A clamp, a tape measure, a pencil, a set square, a saw, and a drill or hammer.

Here, we will construct an insect hotel that is 53.5 centimeters tall (21 inches), 40 centimeters wide (15.8 inches), and 10 centimeters deep (4 inches), containing 6 compartments.

- Height: 53.5cm

- Width: 40cm

- Depth: 10cm

6 compartments

Measure, cut and assemble the 12 planks of wood to the correct dimensions.
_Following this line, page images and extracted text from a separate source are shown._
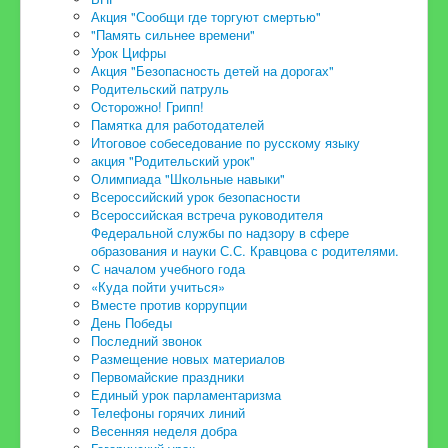
Акция "Сообщи где торгуют смертью"
"Память сильнее времени"
Урок Цифры
Акция "Безопасность детей на дорогах"
Родительский патруль
Осторожно! Грипп!
Памятка для работодателей
Итоговое собеседование по русскому языку
акция "Родительский урок"
Олимпиада "Школьные навыки"
Всероссийский урок безопасности
Всероссийская встреча руководителя
Федеральной службы по надзору в сфере
образования и науки С.С. Кравцова с родителями.
С началом учебного года
«Куда пойти учиться»
Вместе против коррупции
День Победы
Последний звонок
Размещение новых материалов
Первомайские праздники
Единый урок парламентаризма
Телефоны горячих линий
Весенняя неделя добра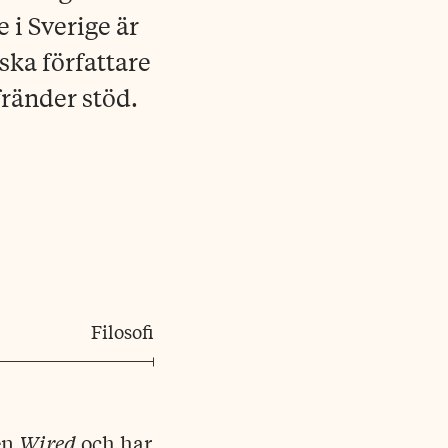
i Sverige är
ska författare
sfränder stöd.
Filosofi
n ­
Wired
och har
Here you will need:

A board 40 by 10 centimetres (15.8 by 4 inches) for the bottom;

two boards 36 by 10 centimeters (14 by 4 inches) for the interior horizontal partitions;

and two others measuring 12 by 10 centimetres (4.8 by 4 inches) for the interior vertical partitions;

one board, 15 by 10 centimeters (6 by 4 inches), for the upper partition;

and another measuring 15 by 15 centimetres (6 by 6 inches) for the butterfly compartment.

One triangular board, 51.5 by 40 by 30 centimetres (20.3 by 15.8 by 12 inches), for the back panel; you could also use two planks measuring 51.5 by 20 by 30 centimetres (20.3 by 8 by 12 inches) if you don't have a plank large enough;

two boards, 28 by 10 centimeters (11 by 4 inches), for the sides;

As well as two final pieces of wood measuring 29.5 by 15 centimetres (11.6 by 6 inches) and 32 by 15 centimetres (12.6 by 6 inches), respectively for the sides.
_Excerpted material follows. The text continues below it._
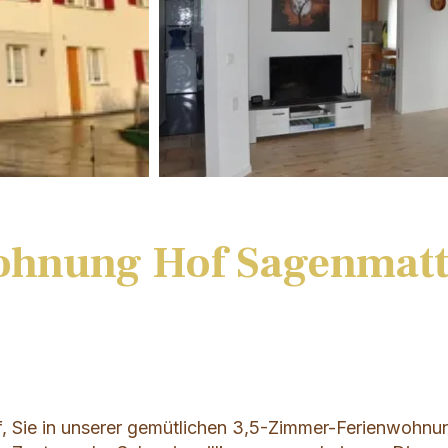
ohnung Hof Sagenmatt
f, Sie in unserer gemütlichen 3,5-Zimmer-Ferienwohnu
Screw the sides to the base. If the wood you are using is dense, you can predrill the holes to avoid splitting.

Next, assemble the back panel of the hotel.

Now screw the first horizontal partition then attach the two vertical partitions. Next continue by assembling the second horizontal partition.

Screw the two sections of the roof to the structure then put in the final upper partition;

Finish by placing the small board, on which you will previously have drilled an oval hole of about 0.8 inches (2 centimeters diameter), using a drill and jigsaw.

We now have a small house with compartments which need to be filled.

To make sure the pine cones and dead leaves don't fall out of their compartments, cover the front side with wire netting with meshes of about 1 to 2 centimeters (0.4 to 0.8 inches) in diameter.

Before placing the small logs inside the insect hotel, drill holes of around 5 millimetres in diameter through them, providing solitary bees with space to deposit their eggs.

Finally, scatter the different materials throughout the compartments.

Your insect hotel is now finished! All that's left for you to do is set it up.

Ensure that the hotel is South or South-East facing, and stands half a metre (20 inches) off the ground, by resting on two large bricks for instance, so that it doesn't take in any moisture.